Démonstration évangélique

LIVRE IX

CHAPITRE XV

D’ISAIE

Le peuple juif ne devait pas croire en lui.

« Je vis le Seigneur assis sur un trône élevé et les séraphins l’entouraient » (Is., VI, 1). Il dit plus loin : « Et j’entendis la voix du Seigneur : Qui enverrai-je et qui va vers ce peuple ? et je dis me voici, envoyez moi : et il dit : va, et dis à ce peuple : vous entendrez et vous ne comprendrez pas ; vous regarderez et vous ne verrez pas ; car le cœur de ce peuple est devenu grossier, et ses oreilles se sont appesanties ; ses yeux sont fermés, afin de ne pas voir et de ne pas entendre, de peur qu’il ne comprenne, qu’il se convertisse et que je le guérisse. » L’accomplissement de cette prophétie en notre Sauveur se trouve dans l’Evangile où Jean raconte que « quoiqu’il eût fait ces miracles devant eux, cependant ils ne crurent pas en lui » (Jean, XII, 37), afin que la parole du prophète Isaïe fût accomplie : « Seigneur, qui a cru à notre parole, et à qui le bras du Seigneur a-t-il été révélé ? » C’est pourquoi ils ne pouvaient croire ; et Isaïe a dit encore : « Il a aveuglé leurs yeux et il a endurci leurs cœurs, de peur que leurs yeux ne voient, que leur esprit ne comprenne, qu’ils ne se convertissent et que je les guérisse. » Isaïe a dit ces choses quand il a vu sa gloire et qu’il parle de lui (Is., LIII, 1). Selon Matthieu, lorsque ses disciples s’approchèrent de Jésus et lui dirent « Pourquoi nous parlez-vous en paraboles ? » Celui-ci répondit : « Il vous est donné d’entendre les mystères du royaume de Dieu, mais il ne l’est pas donné à ce peuple. Aussi lui parlé-je en paraboles, afin qu’il ne voie pas, qu’il n’entende pas, de peur qu’il ne se convertisse et que je le guérisse alors fut accomplie cette prophétie d’Isaïe contre lui : « Va, et dis à ce peuple : Vous entendrez et vous ne comprendrez pas, » etc.

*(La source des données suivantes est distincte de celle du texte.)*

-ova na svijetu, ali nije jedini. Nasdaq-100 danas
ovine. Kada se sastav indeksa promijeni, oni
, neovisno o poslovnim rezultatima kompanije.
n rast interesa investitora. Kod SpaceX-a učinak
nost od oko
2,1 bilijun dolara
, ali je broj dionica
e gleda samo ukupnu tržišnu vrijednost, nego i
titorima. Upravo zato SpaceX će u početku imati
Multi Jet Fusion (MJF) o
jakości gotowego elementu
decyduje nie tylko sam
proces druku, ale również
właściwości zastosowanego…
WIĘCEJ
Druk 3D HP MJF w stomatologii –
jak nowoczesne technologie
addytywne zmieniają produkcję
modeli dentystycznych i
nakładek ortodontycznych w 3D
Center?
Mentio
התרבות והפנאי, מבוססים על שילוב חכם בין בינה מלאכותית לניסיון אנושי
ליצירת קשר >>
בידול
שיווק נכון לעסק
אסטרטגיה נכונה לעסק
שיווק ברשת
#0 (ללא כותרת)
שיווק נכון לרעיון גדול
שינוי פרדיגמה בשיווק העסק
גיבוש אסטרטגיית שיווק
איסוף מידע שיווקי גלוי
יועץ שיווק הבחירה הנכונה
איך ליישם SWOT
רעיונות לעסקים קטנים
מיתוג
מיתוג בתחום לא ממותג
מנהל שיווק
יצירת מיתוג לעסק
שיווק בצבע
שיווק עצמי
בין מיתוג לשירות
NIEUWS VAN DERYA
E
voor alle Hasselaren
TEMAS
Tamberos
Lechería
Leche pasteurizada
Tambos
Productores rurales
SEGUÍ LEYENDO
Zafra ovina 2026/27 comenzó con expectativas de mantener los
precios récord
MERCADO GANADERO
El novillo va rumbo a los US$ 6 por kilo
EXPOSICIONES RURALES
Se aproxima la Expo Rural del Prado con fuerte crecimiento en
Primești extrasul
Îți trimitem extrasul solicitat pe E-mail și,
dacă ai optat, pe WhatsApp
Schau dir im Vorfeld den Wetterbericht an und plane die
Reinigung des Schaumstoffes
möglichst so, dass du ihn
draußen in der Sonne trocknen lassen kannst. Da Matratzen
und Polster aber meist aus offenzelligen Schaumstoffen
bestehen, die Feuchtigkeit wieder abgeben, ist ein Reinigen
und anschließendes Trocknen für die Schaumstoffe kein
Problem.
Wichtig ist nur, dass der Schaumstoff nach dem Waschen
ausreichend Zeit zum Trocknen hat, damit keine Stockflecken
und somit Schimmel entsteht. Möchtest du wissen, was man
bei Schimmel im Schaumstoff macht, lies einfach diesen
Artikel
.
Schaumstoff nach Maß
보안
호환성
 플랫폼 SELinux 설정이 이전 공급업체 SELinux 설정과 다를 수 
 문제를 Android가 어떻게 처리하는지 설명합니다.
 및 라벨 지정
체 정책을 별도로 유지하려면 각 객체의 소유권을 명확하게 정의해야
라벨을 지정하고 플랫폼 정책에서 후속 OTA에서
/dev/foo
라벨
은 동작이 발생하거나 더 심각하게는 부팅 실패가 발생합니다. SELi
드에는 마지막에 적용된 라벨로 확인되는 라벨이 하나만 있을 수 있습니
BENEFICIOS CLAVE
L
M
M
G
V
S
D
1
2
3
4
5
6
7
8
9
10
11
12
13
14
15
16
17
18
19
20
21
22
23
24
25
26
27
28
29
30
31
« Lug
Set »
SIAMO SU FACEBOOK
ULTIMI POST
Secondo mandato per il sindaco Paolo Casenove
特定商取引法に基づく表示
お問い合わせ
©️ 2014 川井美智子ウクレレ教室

Remarquez comment Jean continue : Isaïe a dit ces choses quand il a vu sa gloire et qu’il a parlé de lui. Le prophète ayant vu le Christ et la gloire du Christ dans la vision dont il raconte qu’il a vu le Seigneur des armées assis sur un trône élevé et sublime, etc., qui n’admirerait la prophétie, frappé de l’incrédulité actuelle des circoncis envers le Christ. Car autrefois qu’ils le voyaient fait homme et opérant ses merveilles parmi eux, ils ne le considérèrent pas des yeux de l’âme et de la vue de l’intelligence, et il n’y eut point en eux la vue du sens intellectuel pour comprendre quelle était la puissance qui consommait parmi eux des prodiges si grands et si divers ; et même, tandis qu’ils pouvaient entendre de leurs oreilles les paroles de la vie éternelle, et qu’ils écoutaient la voix de la sagesse divine, ils n’entendirent pas des oreilles de l’esprit, de sorte qu’ils amenèrent la prophétie à son accomplissement manifeste. Aujourd’hui encore qu’ils voient avec une si grande évidence la divine puissance du Christ sous laquelle toute race d’homme délivrée de ses superstitions antiques est entraînée à la religion qu’il a établie, toute fois ils n’examinent point et ne réfléchissent pas que ce qui ne put être établi chez eux ni par Moïse ni par les autres prophètes envoyés à ce peuple seul, de ne pas idolâtrer et de ne pas se livrer aux errements du polythéisme, la divine vertu de notre Sauveur l’obtint dans le monde. Enfin appliqués sans cesse aux témoignages prophétiques qui lui sont dus, ils entendent de leurs oreilles, mais ils ne comprennent pas ; et maintenant encore se réalise contre eux la prophétie qui nous occupe.